D'après la Commission européenne, les systèmes 5G de prochaine génération - qui doivent offrir une connectivité quasi instantanée - sont appelés à devenir l'épine dorsale de l'économie, y compris dans certains secteurs sensibles comme l'énergie, les transports, les banques ou la santé.

Du côté des Verts, on déplore cependant l'absence d'étude des effets de cette technologie sur les être humains, mais aussi sur la faune et la flore. Les écologistes sont d'autant plus agacés que la Commission estime qu'une telle recherche n'est pas nécessaire.

Plus précisément, Mme Rivasi et M. Buchner s'inquiètent des effets potentiels des champs électromagnétiques non thermiques (CEM). "L'application du principe de précaution sur la 5G" est nécessaire, ont-ils martelé.

Leurs craintes sont d'ailleurs partagées par le professeur honoraire de biochimie et de sciences médicales de l'Université de Washington, Martin Pall. "Les fonctionnaires de la Commission sont prêts à émettre des dizaines de millions d'antennes 5G pour affliger toutes les personnes dans l'UE avec le rayonnement de cette technologie sans même un seul test biologique de sécurité", a-t-il déploré lors d'une conférence au Parlement européen.

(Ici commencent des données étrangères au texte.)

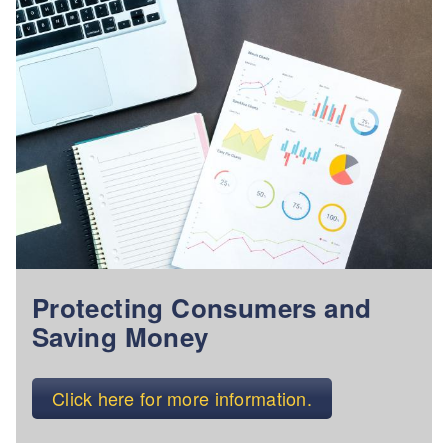
Protecting Consumers and
Saving Money
Click here for more information.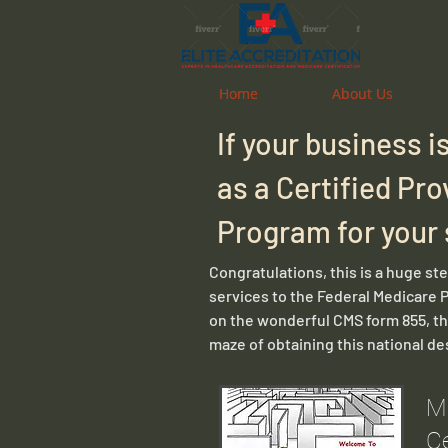
Home
Home
About Us
About Us
If your business 
as a Certified Pro
Program for your
Congratulations, this is a huge st
services to the Federal Medicare 
on the wonderful CMS form 855, the
maze of obtaining this national de
M
Ce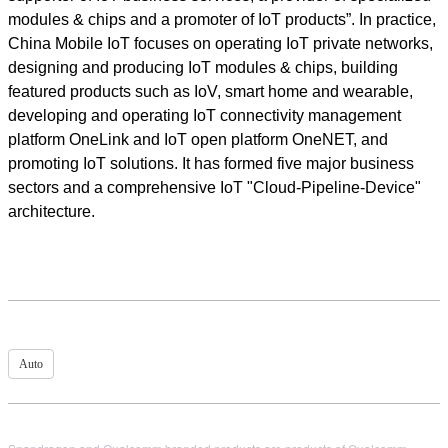
modules & chips and a promoter of IoT products”. In practice,
China Mobile IoT focuses on operating IoT private networks,
designing and producing IoT modules & chips, building
featured products such as IoV, smart home and wearable,
developing and operating IoT connectivity management
platform OneLink and IoT open platform OneNET, and
promoting IoT solutions. It has formed five major business
sectors and a comprehensive IoT "Cloud-Pipeline-Device"
architecture.
Auto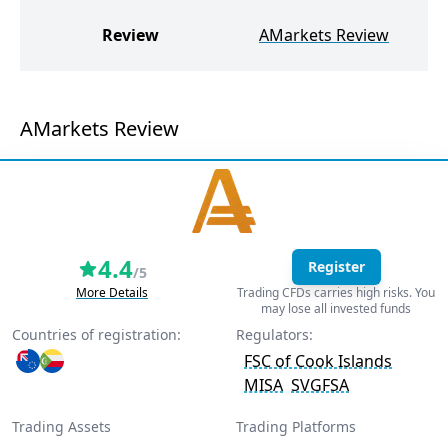
G
Review
AMarkets Review
AMarkets Review
4.4
Register
/5
More Details
Trading CFDs carries high risks. You
may lose all invested funds
Countries of registration:
Regulators:
FSC of Cook Islands
MISA
SVGFSA
Trading Assets
Trading Platforms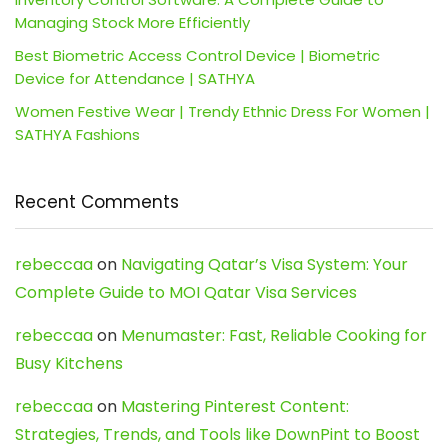
Managing Stock More Efficiently
Best Biometric Access Control Device | Biometric
Device for Attendance | SATHYA
Women Festive Wear | Trendy Ethnic Dress For Women |
SATHYA Fashions
Recent Comments
rebeccaa
on
Navigating Qatar’s Visa System: Your
Complete Guide to MOI Qatar Visa Services
rebeccaa
on
Menumaster: Fast, Reliable Cooking for
Busy Kitchens
rebeccaa
on
Mastering Pinterest Content:
Strategies, Trends, and Tools like DownPint to Boost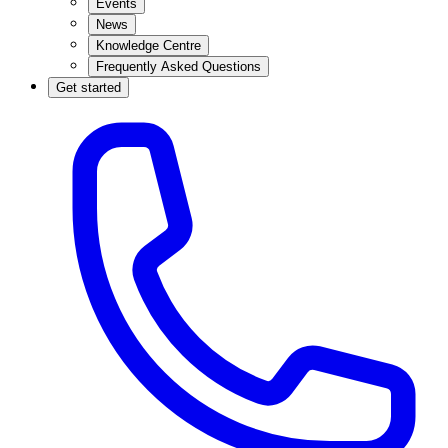
Events
News
Knowledge Centre
Frequently Asked Questions
Get started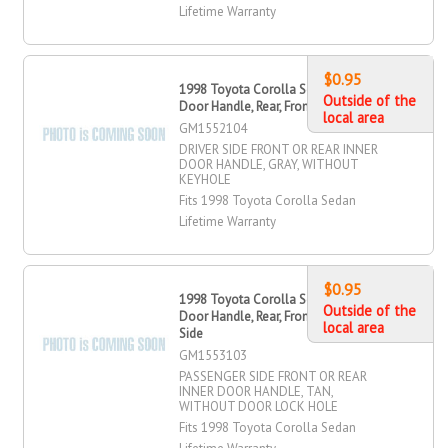
Lifetime Warranty
$0.95
1998 Toyota Corolla Sedan OR Inner
Outside of the
Door Handle, Rear, Front, Driver Side
local area
GM1552104
DRIVER SIDE FRONT OR REAR INNER
DOOR HANDLE, GRAY, WITHOUT
KEYHOLE
Fits 1998 Toyota Corolla Sedan
Lifetime Warranty
$0.95
1998 Toyota Corolla Sedan OR Inner
Outside of the
Door Handle, Rear, Front, Passenger
local area
Side
GM1553103
PASSENGER SIDE FRONT OR REAR
INNER DOOR HANDLE, TAN,
WITHOUT DOOR LOCK HOLE
Fits 1998 Toyota Corolla Sedan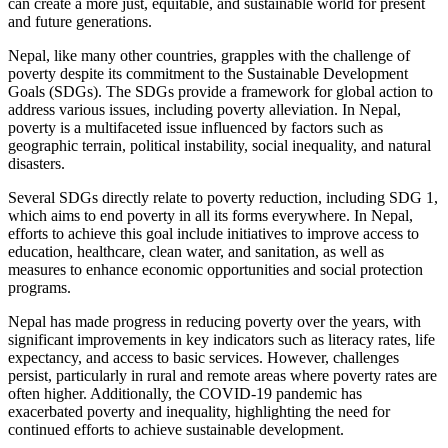
can create a more just, equitable, and sustainable world for present
and future generations.
Nepal, like many other countries, grapples with the challenge of
poverty despite its commitment to the Sustainable Development
Goals (SDGs). The SDGs provide a framework for global action to
address various issues, including poverty alleviation. In Nepal,
poverty is a multifaceted issue influenced by factors such as
geographic terrain, political instability, social inequality, and natural
disasters.
Several SDGs directly relate to poverty reduction, including SDG 1,
which aims to end poverty in all its forms everywhere. In Nepal,
efforts to achieve this goal include initiatives to improve access to
education, healthcare, clean water, and sanitation, as well as
measures to enhance economic opportunities and social protection
programs.
Nepal has made progress in reducing poverty over the years, with
significant improvements in key indicators such as literacy rates, life
expectancy, and access to basic services. However, challenges
persist, particularly in rural and remote areas where poverty rates are
often higher. Additionally, the COVID-19 pandemic has
exacerbated poverty and inequality, highlighting the need for
continued efforts to achieve sustainable development.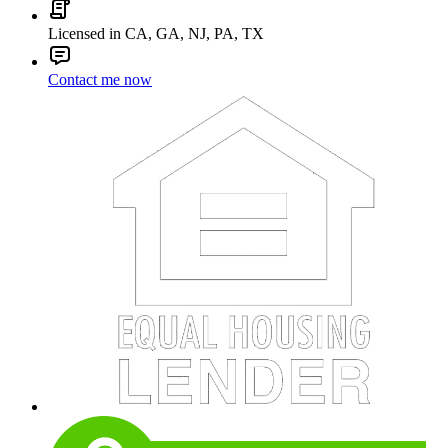
Licensed in CA, GA, NJ, PA, TX
Contact me now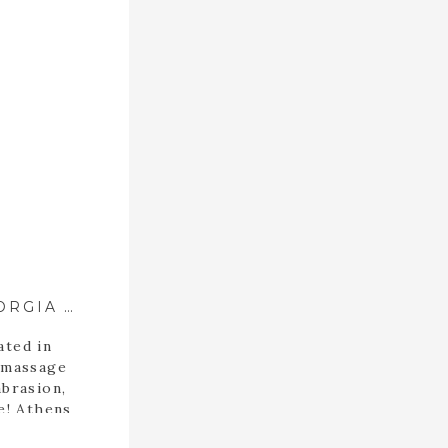
SPA COLLECTIVE ::{ ATHENS, GEORGIA SPA }::
ated in
 massage
brasion,
e! Athens
this spa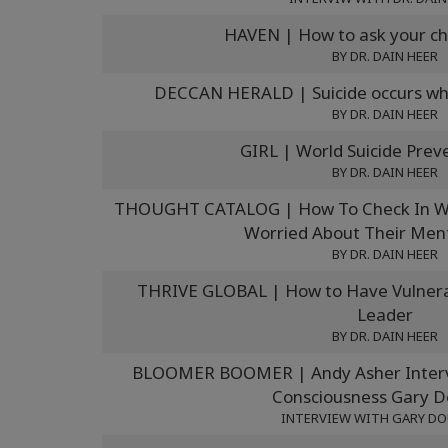
HAVEN | How to ask your chi
BY DR. DAIN HEER
DECCAN HERALD | Suicide occurs wh
BY DR. DAIN HEER
GIRL | World Suicide Prev
BY DR. DAIN HEER
THOUGHT CATALOG | How To Check In Wit
Worried About Their Men
BY DR. DAIN HEER
THRIVE GLOBAL | How to Have Vulnera
Leader
BY DR. DAIN HEER
BLOOMER BOOMER | Andy Asher Intervi
Consciousness Gary D
INTERVIEW WITH GARY D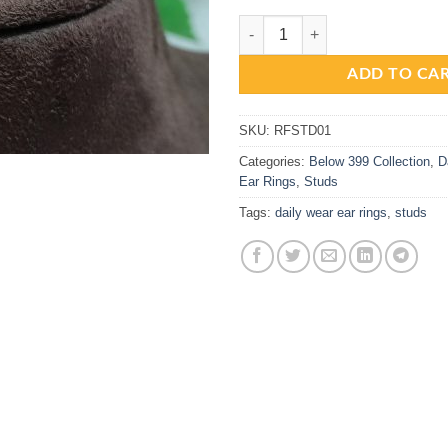
Beautiful Gold Replica AD Green 
ADD TO CA
SKU:
RFSTD01
Categories:
Below 399 Collection
,
D
Ear Rings
,
Studs
Tags:
daily wear ear rings
,
studs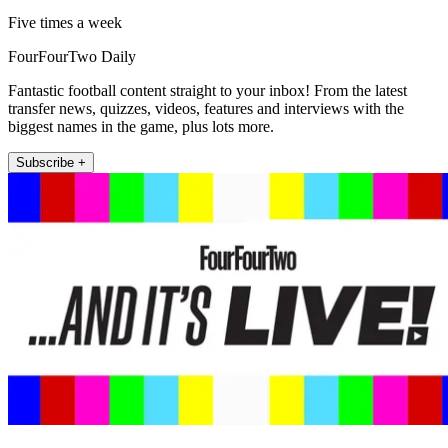
Five times a week
FourFourTwo Daily
Fantastic football content straight to your inbox! From the latest
transfer news, quizzes, videos, features and interviews with the
biggest names in the game, plus lots more.
Subscribe +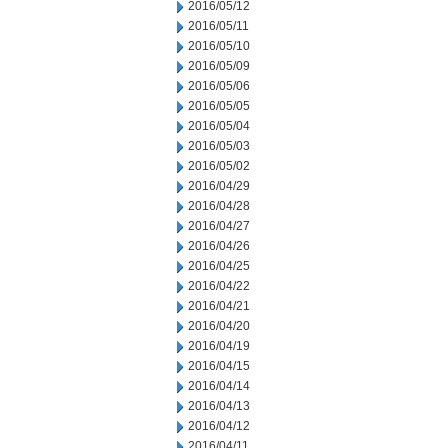
2016/05/12
2016/05/11
2016/05/10
2016/05/09
2016/05/06
2016/05/05
2016/05/04
2016/05/03
2016/05/02
2016/04/29
2016/04/28
2016/04/27
2016/04/26
2016/04/25
2016/04/22
2016/04/21
2016/04/20
2016/04/19
2016/04/15
2016/04/14
2016/04/13
2016/04/12
2016/04/11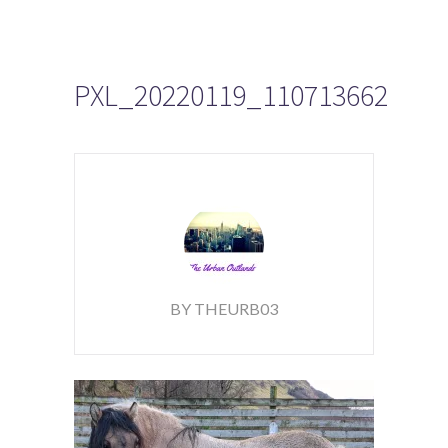
PXL_20220119_110713662
BY THEURB03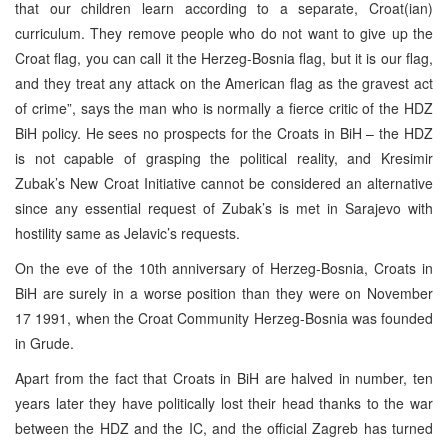
that our children learn according to a separate, Croat(ian)
curriculum. They remove people who do not want to give up the
Croat flag, you can call it the Herzeg-Bosnia flag, but it is our flag,
and they treat any attack on the American flag as the gravest act
of crime”, says the man who is normally a fierce critic of the HDZ
BiH policy. He sees no prospects for the Croats in BiH – the HDZ
is not capable of grasping the political reality, and Kresimir
Zubak’s New Croat Initiative cannot be considered an alternative
since any essential request of Zubak’s is met in Sarajevo with
hostility same as Jelavic’s requests.
On the eve of the 10th anniversary of Herzeg-Bosnia, Croats in
BiH are surely in a worse position than they were on November
17 1991, when the Croat Community Herzeg-Bosnia was founded
in Grude.
Apart from the fact that Croats in BiH are halved in number, ten
years later they have politically lost their head thanks to the war
between the HDZ and the IC, and the official Zagreb has turned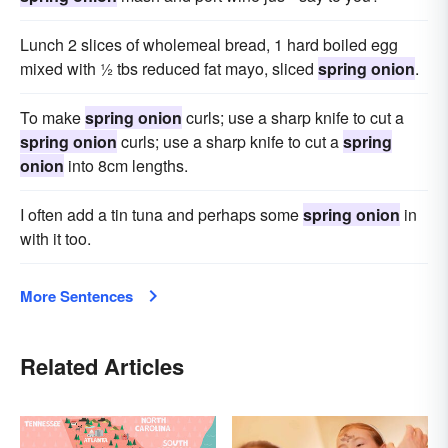
Lunch 2 slices of wholemeal bread, 1 hard boiled egg
mixed with ½ tbs reduced fat mayo, sliced
spring onion
.
To make
spring onion
curls; use a sharp knife to cut a
spring onion
curls; use a sharp knife to cut a
spring
onion
into 8cm lengths.
I often add a tin tuna and perhaps some
spring onion
in
with it too.
More Sentences
Related Articles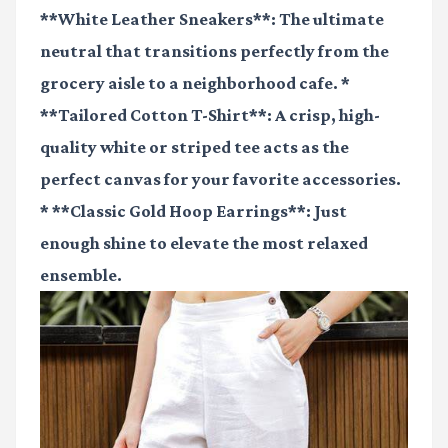
**White Leather Sneakers**: The ultimate
neutral that transitions perfectly from the
grocery aisle to a neighborhood cafe. *
**Tailored Cotton T-Shirt**: A crisp, high-
quality white or striped tee acts as the
perfect canvas for your favorite accessories.
* **Classic Gold Hoop Earrings**: Just
enough shine to elevate the most relaxed
ensemble.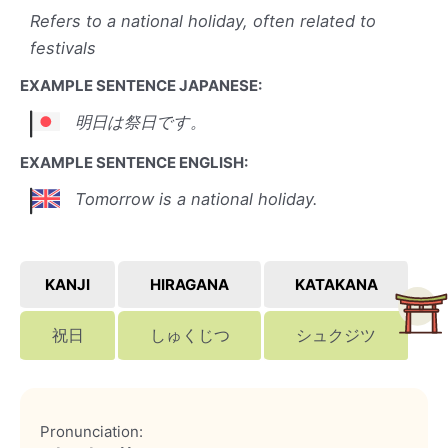
Refers to a national holiday, often related to
festivals
EXAMPLE SENTENCE JAPANESE:
明日は祭日です。
EXAMPLE SENTENCE ENGLISH:
Tomorrow is a national holiday.
KANJI
HIRAGANA
KATAKANA
祝日
しゅくじつ
シュクジツ
Pronunciation: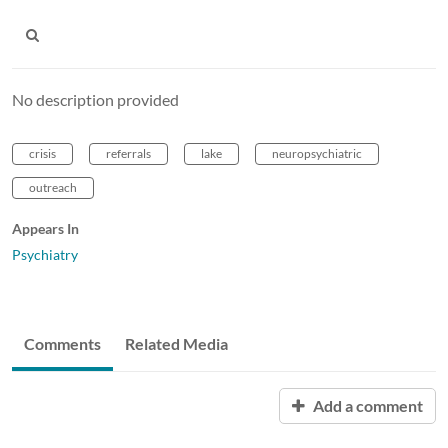
No description provided
crisis
referrals
lake
neuropsychiatric
outreach
Appears In
Psychiatry
Comments
Related Media
Add a comment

D'après M. Pall, un tel test peut toutefois être effectué "relativement facilement et à un coût relativement bas", mais il faut pour cela "une volonté politique".

En Belgique, les partenaires de la coalition arc-en-ciel wallonne ont récemment souligné que le déploiement de la 5G serait conditionné à une évaluation sur les plans environnemental et de la santé.

A Bruxelles, l'assouplissement de la norme d'émission pour permettre le développement de la 5G fait toujours débat. Le nouveau ministre bruxellois en charge de l'Environnement, Alain Maron (Ecolo), est désormais en charge de ce dossier.